### Dataset
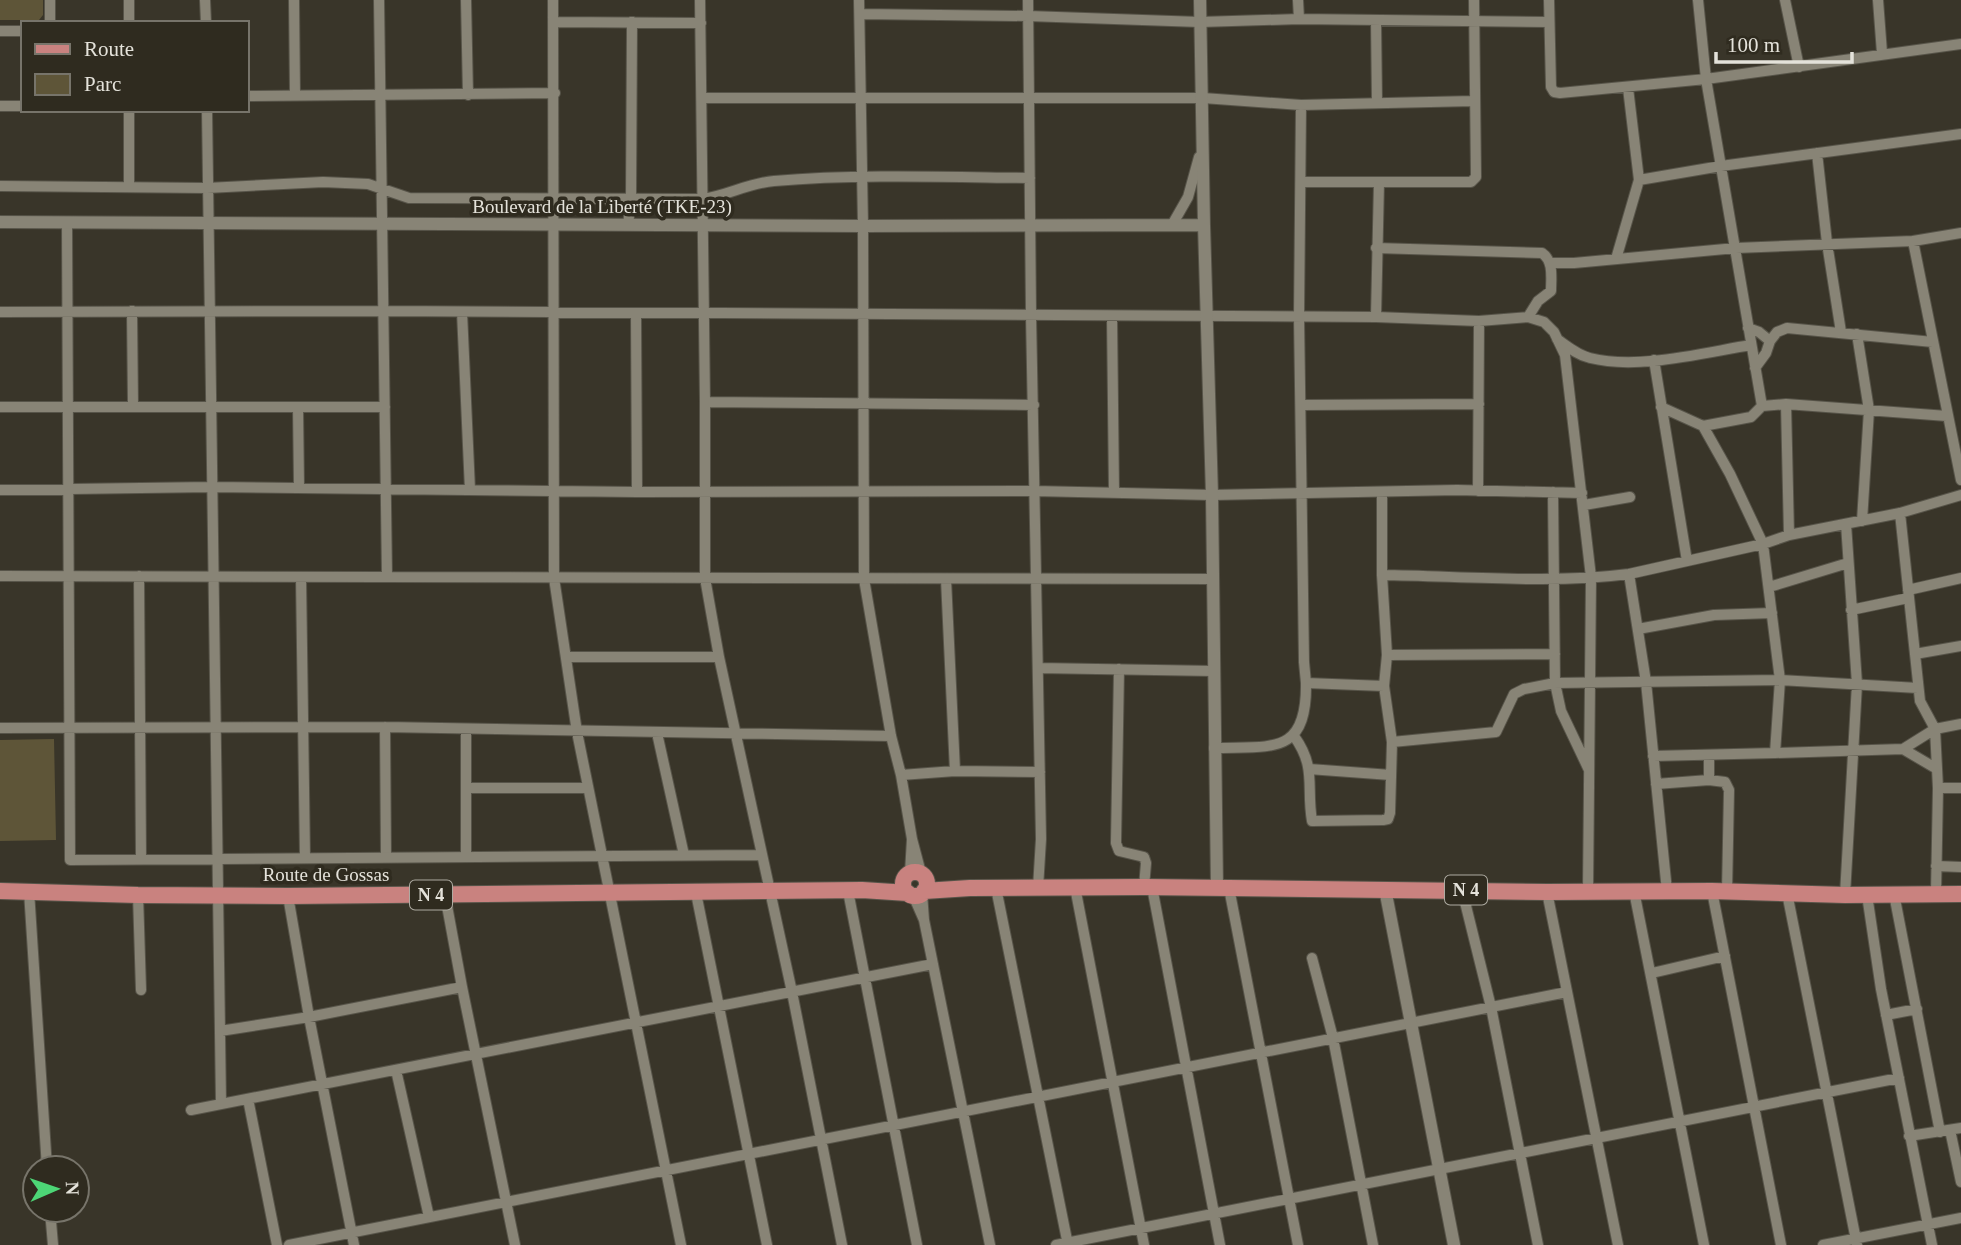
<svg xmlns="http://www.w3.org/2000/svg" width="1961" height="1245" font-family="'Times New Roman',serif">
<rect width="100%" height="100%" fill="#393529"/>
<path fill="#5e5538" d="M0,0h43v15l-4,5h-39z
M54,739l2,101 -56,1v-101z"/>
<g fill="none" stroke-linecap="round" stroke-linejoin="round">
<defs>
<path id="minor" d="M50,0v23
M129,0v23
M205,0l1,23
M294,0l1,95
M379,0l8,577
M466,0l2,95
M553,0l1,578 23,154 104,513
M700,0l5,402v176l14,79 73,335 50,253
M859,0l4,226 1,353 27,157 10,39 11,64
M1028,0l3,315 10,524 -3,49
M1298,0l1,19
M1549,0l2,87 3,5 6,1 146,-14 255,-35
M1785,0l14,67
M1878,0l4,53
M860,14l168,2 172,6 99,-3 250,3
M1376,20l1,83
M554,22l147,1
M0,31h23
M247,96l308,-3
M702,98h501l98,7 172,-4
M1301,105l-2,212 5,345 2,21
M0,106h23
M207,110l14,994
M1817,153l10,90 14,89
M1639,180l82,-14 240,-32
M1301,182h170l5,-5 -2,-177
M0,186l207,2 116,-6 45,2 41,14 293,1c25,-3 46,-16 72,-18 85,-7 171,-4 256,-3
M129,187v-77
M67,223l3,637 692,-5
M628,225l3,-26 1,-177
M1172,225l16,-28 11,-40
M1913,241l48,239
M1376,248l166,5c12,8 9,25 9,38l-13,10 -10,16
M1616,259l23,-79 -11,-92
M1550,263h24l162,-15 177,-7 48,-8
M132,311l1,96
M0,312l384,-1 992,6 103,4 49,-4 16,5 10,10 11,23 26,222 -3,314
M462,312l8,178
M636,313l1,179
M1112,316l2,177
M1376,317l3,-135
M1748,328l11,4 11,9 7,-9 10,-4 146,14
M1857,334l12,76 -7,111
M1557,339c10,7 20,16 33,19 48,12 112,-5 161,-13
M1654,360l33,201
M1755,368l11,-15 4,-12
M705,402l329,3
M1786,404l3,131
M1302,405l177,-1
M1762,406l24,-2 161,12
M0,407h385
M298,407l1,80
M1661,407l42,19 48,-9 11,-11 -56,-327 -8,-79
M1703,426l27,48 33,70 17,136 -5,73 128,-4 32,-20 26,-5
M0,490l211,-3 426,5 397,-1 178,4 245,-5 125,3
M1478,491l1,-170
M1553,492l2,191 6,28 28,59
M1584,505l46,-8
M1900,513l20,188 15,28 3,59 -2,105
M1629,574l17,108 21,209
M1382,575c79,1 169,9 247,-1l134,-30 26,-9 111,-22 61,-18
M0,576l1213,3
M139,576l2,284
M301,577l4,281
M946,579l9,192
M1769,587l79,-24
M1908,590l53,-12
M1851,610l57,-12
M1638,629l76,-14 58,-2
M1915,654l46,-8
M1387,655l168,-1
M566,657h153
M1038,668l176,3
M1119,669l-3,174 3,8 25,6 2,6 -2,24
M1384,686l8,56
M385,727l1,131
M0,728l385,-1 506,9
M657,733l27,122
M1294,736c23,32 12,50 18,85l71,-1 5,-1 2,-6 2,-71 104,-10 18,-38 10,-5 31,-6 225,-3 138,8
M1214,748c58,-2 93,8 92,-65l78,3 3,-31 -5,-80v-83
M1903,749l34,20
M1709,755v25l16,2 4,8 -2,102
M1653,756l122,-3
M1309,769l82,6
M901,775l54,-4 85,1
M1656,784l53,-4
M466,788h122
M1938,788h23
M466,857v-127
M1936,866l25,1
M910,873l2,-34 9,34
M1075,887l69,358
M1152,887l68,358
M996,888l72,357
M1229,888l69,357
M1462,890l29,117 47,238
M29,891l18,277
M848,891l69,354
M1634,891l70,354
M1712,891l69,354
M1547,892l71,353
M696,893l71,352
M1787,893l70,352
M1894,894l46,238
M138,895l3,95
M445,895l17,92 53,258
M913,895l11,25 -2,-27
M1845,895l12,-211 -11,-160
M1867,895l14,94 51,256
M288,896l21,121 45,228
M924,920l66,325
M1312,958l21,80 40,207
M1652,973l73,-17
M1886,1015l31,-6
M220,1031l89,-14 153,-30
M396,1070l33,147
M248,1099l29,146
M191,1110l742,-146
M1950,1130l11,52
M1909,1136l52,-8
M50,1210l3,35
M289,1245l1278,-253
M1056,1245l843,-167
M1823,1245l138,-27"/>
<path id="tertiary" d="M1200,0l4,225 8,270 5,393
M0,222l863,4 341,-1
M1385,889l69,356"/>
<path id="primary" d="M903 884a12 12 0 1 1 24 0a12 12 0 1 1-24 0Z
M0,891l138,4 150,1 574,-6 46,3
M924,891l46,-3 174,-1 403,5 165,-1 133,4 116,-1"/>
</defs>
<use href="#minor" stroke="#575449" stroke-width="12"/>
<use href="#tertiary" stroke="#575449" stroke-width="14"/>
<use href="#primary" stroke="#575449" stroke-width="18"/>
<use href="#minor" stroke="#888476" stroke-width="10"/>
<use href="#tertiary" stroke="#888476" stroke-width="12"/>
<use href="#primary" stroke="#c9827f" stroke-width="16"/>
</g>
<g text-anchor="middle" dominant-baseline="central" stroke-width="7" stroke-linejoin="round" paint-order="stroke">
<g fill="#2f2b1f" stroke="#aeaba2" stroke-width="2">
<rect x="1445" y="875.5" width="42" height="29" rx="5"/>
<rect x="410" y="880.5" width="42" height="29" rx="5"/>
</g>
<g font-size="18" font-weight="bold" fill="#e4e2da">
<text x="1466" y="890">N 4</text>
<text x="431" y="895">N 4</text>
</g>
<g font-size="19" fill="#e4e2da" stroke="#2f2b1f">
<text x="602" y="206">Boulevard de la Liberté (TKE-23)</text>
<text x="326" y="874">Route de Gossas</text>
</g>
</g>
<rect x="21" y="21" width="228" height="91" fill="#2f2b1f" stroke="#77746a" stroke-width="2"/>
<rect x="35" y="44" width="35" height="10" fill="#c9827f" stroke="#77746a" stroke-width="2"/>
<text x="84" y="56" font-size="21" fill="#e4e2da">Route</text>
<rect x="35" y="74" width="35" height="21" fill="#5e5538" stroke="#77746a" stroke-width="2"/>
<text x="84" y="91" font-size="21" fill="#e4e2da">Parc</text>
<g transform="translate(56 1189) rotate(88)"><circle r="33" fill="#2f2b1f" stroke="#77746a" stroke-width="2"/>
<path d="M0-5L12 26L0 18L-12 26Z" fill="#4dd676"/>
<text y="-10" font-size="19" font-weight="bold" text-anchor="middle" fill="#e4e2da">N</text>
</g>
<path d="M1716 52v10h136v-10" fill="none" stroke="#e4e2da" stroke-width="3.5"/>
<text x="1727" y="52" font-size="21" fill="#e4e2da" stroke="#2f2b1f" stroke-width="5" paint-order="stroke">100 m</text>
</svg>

--

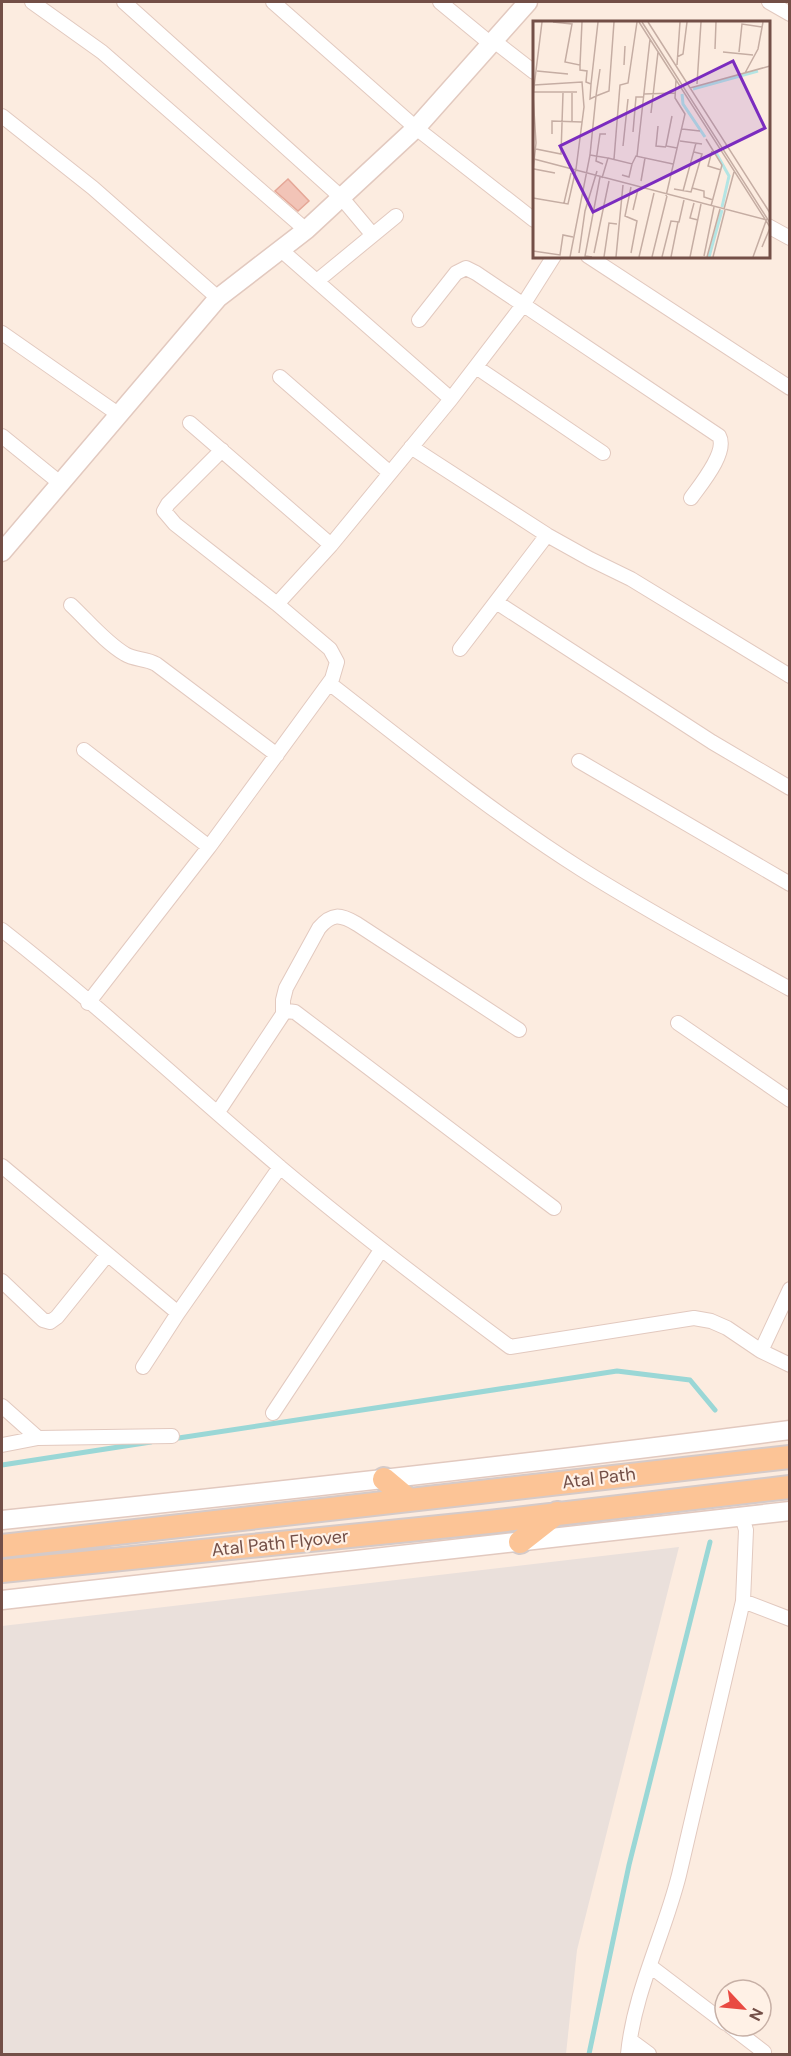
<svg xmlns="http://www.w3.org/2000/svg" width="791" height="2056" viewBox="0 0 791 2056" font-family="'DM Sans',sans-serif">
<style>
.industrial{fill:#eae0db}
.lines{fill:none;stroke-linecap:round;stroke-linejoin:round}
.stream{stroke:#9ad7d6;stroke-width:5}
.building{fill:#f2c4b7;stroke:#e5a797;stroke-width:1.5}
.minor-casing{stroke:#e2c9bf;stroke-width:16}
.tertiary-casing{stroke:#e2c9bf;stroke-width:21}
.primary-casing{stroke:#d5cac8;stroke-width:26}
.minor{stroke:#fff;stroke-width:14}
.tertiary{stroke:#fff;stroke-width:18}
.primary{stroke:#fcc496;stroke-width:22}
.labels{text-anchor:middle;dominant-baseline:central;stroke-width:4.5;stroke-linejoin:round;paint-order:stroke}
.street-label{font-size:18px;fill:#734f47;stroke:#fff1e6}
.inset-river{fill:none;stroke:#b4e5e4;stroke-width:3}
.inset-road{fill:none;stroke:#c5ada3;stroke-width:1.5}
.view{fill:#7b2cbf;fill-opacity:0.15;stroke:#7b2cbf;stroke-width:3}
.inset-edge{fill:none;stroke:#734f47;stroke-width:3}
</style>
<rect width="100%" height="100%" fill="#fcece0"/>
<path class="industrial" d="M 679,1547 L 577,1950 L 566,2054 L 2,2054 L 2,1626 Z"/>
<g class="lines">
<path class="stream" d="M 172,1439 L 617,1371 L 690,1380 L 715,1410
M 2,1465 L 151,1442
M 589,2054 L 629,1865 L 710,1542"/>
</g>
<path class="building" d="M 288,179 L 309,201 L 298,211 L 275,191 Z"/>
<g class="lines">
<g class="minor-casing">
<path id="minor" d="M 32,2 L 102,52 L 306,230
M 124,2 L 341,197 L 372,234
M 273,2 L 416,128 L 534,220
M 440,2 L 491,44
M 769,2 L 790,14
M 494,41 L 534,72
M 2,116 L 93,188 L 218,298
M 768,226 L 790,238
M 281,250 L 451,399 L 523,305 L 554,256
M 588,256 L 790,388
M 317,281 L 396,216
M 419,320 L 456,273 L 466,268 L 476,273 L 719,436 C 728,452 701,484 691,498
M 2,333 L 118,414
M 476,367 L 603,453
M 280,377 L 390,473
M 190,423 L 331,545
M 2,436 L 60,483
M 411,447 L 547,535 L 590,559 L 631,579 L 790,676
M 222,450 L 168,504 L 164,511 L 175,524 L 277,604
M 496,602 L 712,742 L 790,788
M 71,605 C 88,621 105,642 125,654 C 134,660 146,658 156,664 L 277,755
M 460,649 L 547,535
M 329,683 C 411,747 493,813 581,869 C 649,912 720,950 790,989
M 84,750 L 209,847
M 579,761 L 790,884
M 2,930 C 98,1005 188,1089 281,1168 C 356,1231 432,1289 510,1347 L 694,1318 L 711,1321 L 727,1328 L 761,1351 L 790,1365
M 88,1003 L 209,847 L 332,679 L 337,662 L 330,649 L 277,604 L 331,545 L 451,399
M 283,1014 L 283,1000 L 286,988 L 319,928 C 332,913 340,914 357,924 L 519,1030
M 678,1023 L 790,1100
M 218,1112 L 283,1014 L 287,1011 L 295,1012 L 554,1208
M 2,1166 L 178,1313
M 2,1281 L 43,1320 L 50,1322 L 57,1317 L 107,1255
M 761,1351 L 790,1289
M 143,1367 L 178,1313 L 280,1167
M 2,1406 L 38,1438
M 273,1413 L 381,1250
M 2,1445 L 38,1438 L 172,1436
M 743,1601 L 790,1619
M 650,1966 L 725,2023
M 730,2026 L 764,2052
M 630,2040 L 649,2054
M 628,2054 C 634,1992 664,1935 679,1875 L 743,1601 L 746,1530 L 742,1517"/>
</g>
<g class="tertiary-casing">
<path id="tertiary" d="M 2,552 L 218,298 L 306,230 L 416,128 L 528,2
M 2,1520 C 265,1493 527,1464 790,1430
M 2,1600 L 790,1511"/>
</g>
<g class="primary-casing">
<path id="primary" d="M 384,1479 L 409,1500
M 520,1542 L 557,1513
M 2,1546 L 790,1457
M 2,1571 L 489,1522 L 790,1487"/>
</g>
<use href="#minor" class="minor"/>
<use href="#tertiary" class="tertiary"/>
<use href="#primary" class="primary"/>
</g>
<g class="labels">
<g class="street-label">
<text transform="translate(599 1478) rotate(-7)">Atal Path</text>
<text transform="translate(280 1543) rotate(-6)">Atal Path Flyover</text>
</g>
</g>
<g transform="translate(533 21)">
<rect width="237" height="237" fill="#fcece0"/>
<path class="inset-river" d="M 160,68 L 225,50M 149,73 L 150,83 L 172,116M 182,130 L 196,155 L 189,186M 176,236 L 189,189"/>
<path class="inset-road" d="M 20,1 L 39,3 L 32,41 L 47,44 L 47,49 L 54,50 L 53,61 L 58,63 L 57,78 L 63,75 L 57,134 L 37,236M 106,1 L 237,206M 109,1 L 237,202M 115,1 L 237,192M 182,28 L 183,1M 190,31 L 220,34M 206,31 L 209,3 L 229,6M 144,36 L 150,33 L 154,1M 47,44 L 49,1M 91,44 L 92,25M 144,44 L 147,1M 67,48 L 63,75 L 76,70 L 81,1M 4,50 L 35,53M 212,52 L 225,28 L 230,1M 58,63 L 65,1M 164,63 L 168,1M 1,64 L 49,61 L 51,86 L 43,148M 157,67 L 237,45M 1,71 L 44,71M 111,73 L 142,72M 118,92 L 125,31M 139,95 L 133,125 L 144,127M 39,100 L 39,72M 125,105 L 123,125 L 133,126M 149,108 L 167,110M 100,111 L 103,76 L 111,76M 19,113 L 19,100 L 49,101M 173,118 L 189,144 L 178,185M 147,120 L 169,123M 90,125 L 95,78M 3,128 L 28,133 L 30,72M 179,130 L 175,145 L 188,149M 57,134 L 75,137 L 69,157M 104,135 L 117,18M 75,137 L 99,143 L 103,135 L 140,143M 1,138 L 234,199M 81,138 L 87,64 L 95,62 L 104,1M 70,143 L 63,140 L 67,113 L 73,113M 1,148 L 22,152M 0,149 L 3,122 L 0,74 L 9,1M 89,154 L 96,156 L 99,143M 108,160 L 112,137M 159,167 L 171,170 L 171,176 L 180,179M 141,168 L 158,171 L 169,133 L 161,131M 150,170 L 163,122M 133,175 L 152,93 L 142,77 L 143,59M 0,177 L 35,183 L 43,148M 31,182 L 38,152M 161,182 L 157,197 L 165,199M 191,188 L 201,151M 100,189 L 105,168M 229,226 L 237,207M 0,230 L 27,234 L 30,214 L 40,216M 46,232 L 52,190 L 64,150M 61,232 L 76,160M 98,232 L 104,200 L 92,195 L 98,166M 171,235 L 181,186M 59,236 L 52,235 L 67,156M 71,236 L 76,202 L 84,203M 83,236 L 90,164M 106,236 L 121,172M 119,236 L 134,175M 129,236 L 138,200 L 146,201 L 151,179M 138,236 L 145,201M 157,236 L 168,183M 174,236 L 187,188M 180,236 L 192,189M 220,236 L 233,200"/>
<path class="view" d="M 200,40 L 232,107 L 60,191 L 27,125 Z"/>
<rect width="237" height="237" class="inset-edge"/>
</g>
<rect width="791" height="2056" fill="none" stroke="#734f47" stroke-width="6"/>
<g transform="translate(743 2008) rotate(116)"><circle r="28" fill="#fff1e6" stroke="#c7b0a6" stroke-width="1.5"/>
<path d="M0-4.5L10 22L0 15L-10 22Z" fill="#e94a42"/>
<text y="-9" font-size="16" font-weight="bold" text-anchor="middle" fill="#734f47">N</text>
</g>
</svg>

### Activity
Extract from the listing above the lines between the line containing "M 124,2 L 341,197 L 372,234" and the line containing "M 520,1542 L 557,1513", keeping both of those lines. Output nothing else.

### Answer space
M 124,2 L 341,197 L 372,234
M 273,2 L 416,128 L 534,220
M 440,2 L 491,44
M 769,2 L 790,14
M 494,41 L 534,72
M 2,116 L 93,188 L 218,298
M 768,226 L 790,238
M 281,250 L 451,399 L 523,305 L 554,256
M 588,256 L 790,388
M 317,281 L 396,216
M 419,320 L 456,273 L 466,268 L 476,273 L 719,436 C 728,452 701,484 691,498
M 2,333 L 118,414
M 476,367 L 603,453
M 280,377 L 390,473
M 190,423 L 331,545
M 2,436 L 60,483
M 411,447 L 547,535 L 590,559 L 631,579 L 790,676
M 222,450 L 168,504 L 164,511 L 175,524 L 277,604
M 496,602 L 712,742 L 790,788
M 71,605 C 88,621 105,642 125,654 C 134,660 146,658 156,664 L 277,755
M 460,649 L 547,535
M 329,683 C 411,747 493,813 581,869 C 649,912 720,950 790,989
M 84,750 L 209,847
M 579,761 L 790,884
M 2,930 C 98,1005 188,1089 281,1168 C 356,1231 432,1289 510,1347 L 694,1318 L 711,1321 L 727,1328 L 761,1351 L 790,1365
M 88,1003 L 209,847 L 332,679 L 337,662 L 330,649 L 277,604 L 331,545 L 451,399
M 283,1014 L 283,1000 L 286,988 L 319,928 C 332,913 340,914 357,924 L 519,1030
M 678,1023 L 790,1100
M 218,1112 L 283,1014 L 287,1011 L 295,1012 L 554,1208
M 2,1166 L 178,1313
M 2,1281 L 43,1320 L 50,1322 L 57,1317 L 107,1255
M 761,1351 L 790,1289
M 143,1367 L 178,1313 L 280,1167
M 2,1406 L 38,1438
M 273,1413 L 381,1250
M 2,1445 L 38,1438 L 172,1436
M 743,1601 L 790,1619
M 650,1966 L 725,2023
M 730,2026 L 764,2052
M 630,2040 L 649,2054
M 628,2054 C 634,1992 664,1935 679,1875 L 743,1601 L 746,1530 L 742,1517"/>
</g>
<g class="tertiary-casing">
<path id="tertiary" d="M 2,552 L 218,298 L 306,230 L 416,128 L 528,2
M 2,1520 C 265,1493 527,1464 790,1430
M 2,1600 L 790,1511"/>
</g>
<g class="primary-casing">
<path id="primary" d="M 384,1479 L 409,1500
M 520,1542 L 557,1513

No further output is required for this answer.